== Segment start ==

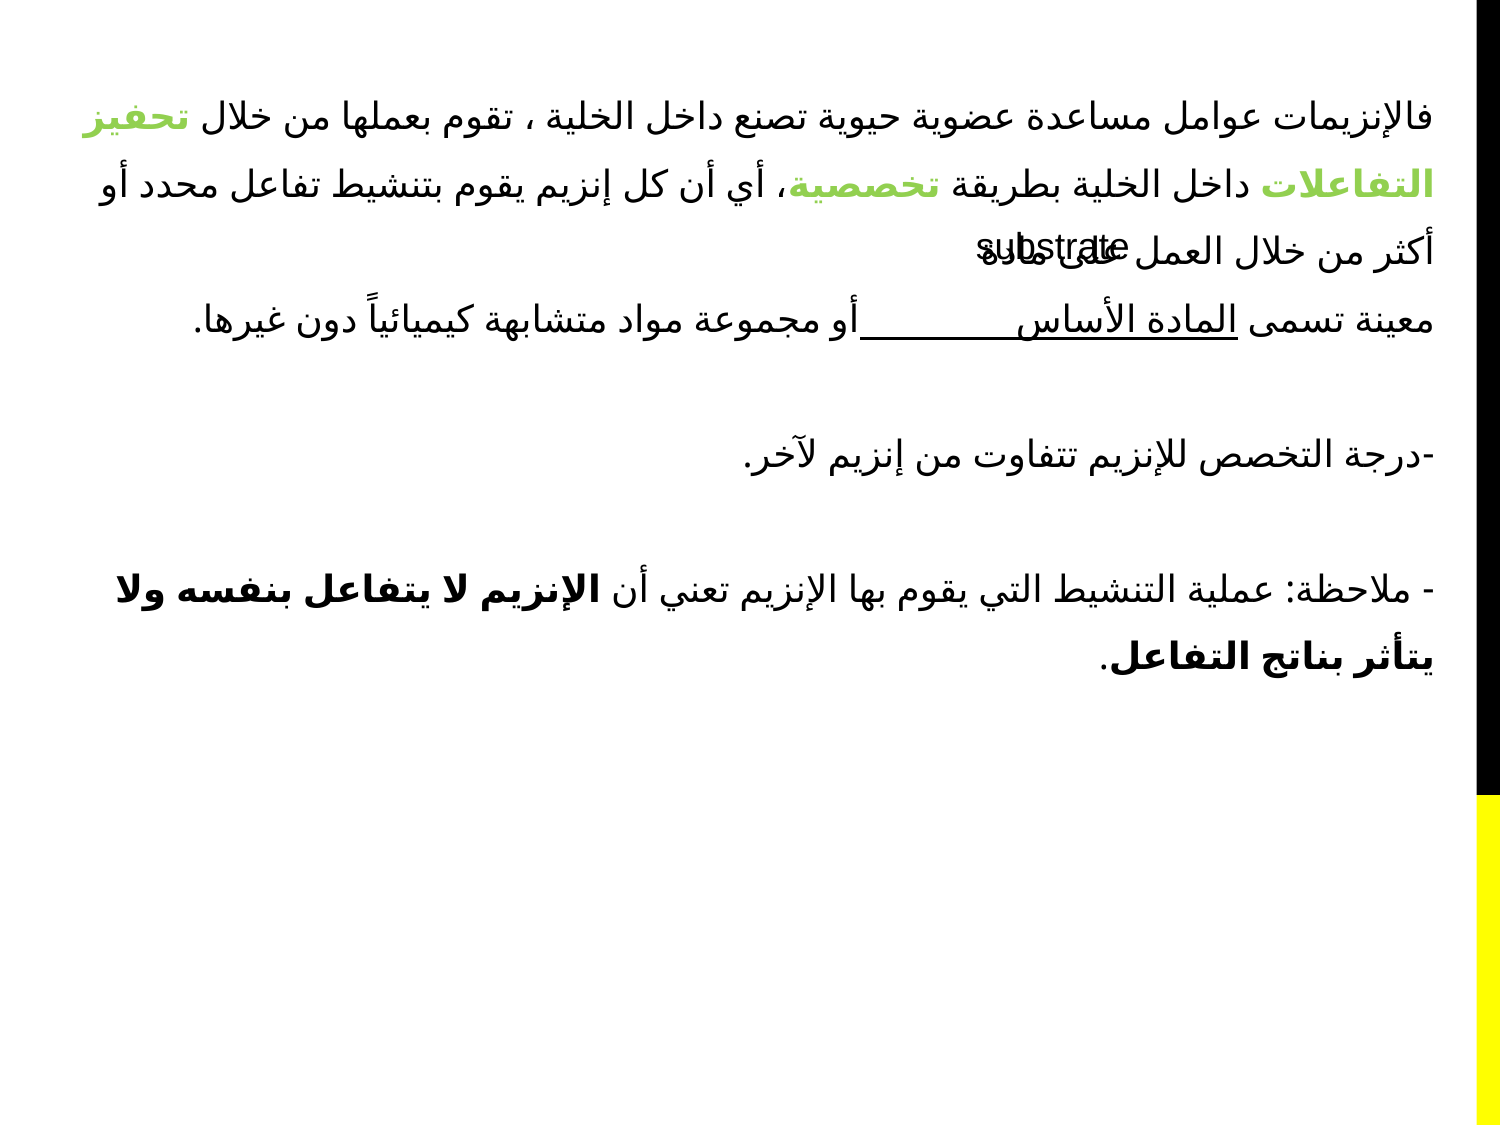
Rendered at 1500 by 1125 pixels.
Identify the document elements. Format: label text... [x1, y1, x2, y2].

text_box فالإنزيمات عوامل مساعدة عضوية حيوية تصنع داخل الخلية ، تقوم بعملها من خلال تحفيز التفاعلات داخل الخلية بطريقة تخصصية، أي أن كل إنزيم يقوم بتنشيط تفاعل محدد أو أكثر من خلال العمل على مادة معينة تسمى المادة الأساس أو مجموعة مواد متشابهة كيميائياً دون غيرها. -درجة التخصص للإنزيم تتفاوت من إنزيم لآخر. - ملاحظة: عملية التنشيط التي يقوم بها الإنزيم تعني أن الإنزيم لا يتفاعل بنفسه ولا يتأثر بناتج التفاعل. [24, 62, 1450, 910]
text_box substrate [961, 214, 1150, 275]
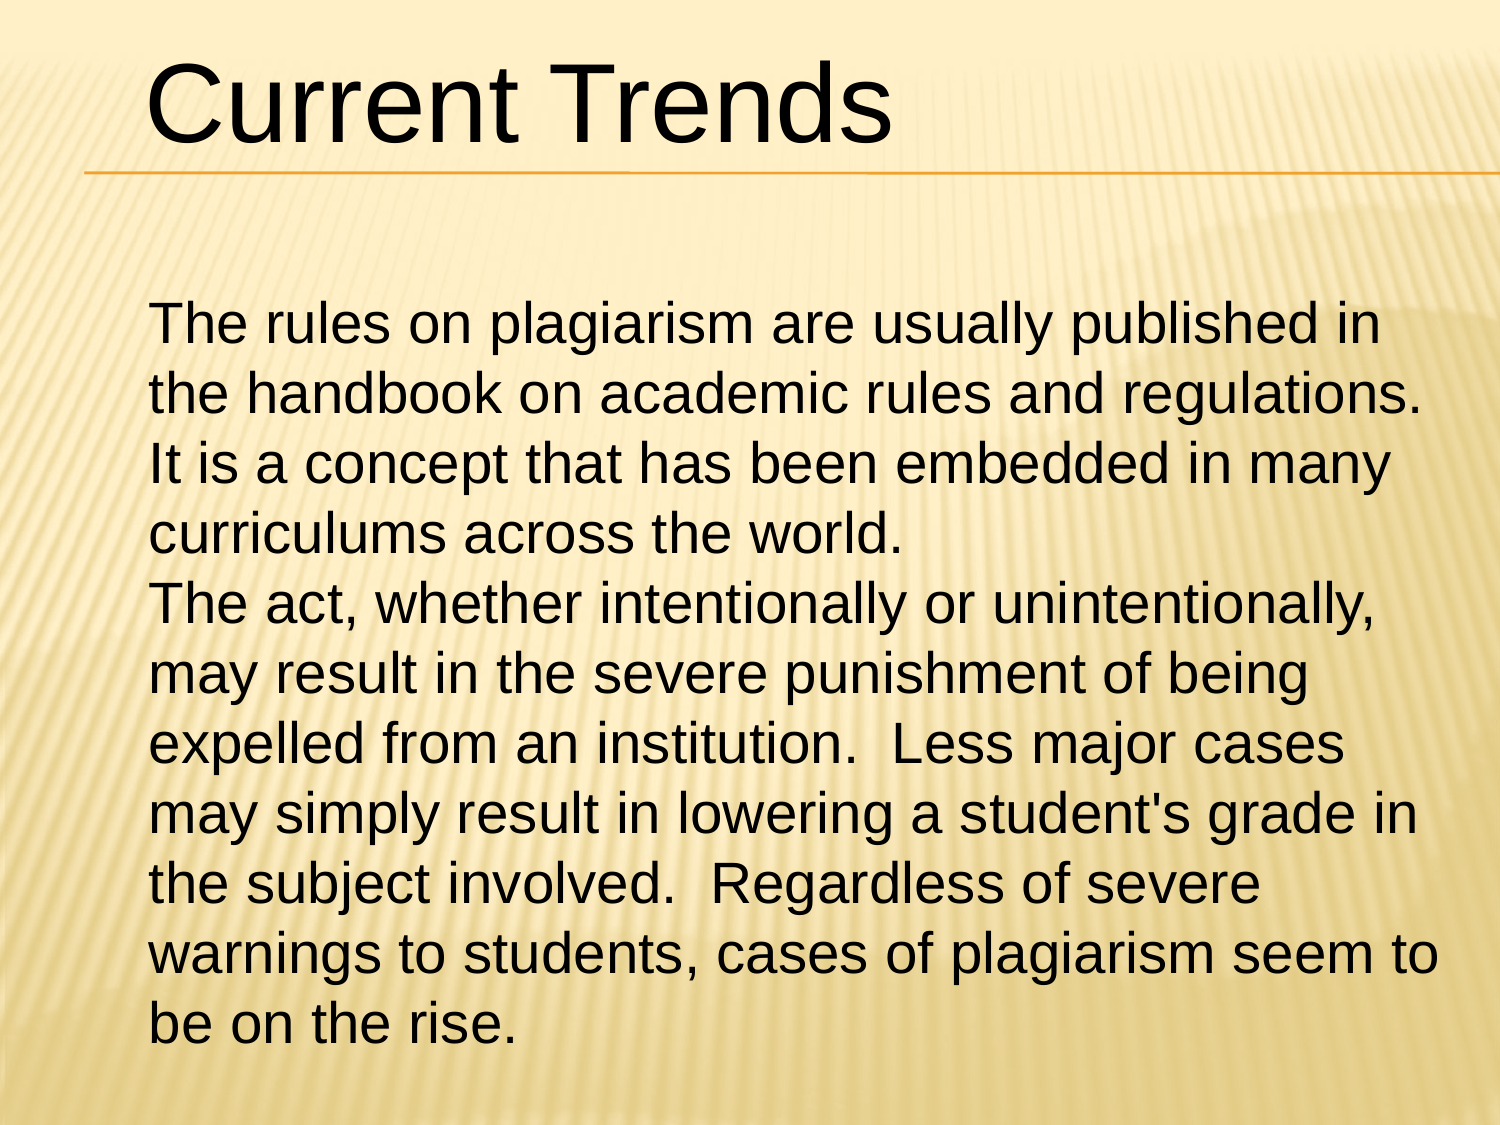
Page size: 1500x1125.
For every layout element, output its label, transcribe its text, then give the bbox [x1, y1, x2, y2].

text_box Current Trends [129, 23, 1318, 173]
text_box The rules on plagiarism are usually published in the handbook on academic rules and regulations. It is a concept that has been embedded in many curriculums across the world. The act, whether intentionally or unintentionally, may result in the severe punishment of being expelled from an institution. Less major cases may simply result in lowering a student's grade in the subject involved. Regardless of severe warnings to students, cases of plagiarism seem to be on the rise. [134, 277, 1459, 1063]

== Segment end ==

With images omitted, output the data exactly as given.

Rendered at 1500 by 1125 pixels.
Identify the document elements. Format: label text... [x1, y1, x2, y2].

text_box فالإنزيمات عوامل مساعدة عضوية حيوية تصنع داخل الخلية ، تقوم بعملها من خلال تحفيز التفاعلات داخل الخلية بطريقة تخصصية، أي أن كل إنزيم يقوم بتنشيط تفاعل محدد أو أكثر من خلال العمل على مادة معينة تسمى المادة الأساس أو مجموعة مواد متشابهة كيميائياً دون غيرها. -درجة التخصص للإنزيم تتفاوت من إنزيم لآخر. - ملاحظة: عملية التنشيط التي يقوم بها الإنزيم تعني أن الإنزيم لا يتفاعل بنفسه ولا يتأثر بناتج التفاعل. [24, 62, 1450, 910]
text_box substrate [961, 214, 1150, 275]
Page size: 1500x1125.
For every layout element, output its label, transcribe its text, then give the bbox [x1, y1, x2, y2].

text_box Current Trends [129, 23, 1318, 173]
text_box The rules on plagiarism are usually published in the handbook on academic rules and regulations. It is a concept that has been embedded in many curriculums across the world. The act, whether intentionally or unintentionally, may result in the severe punishment of being expelled from an institution. Less major cases may simply result in lowering a student's grade in the subject involved. Regardless of severe warnings to students, cases of plagiarism seem to be on the rise. [134, 277, 1459, 1063]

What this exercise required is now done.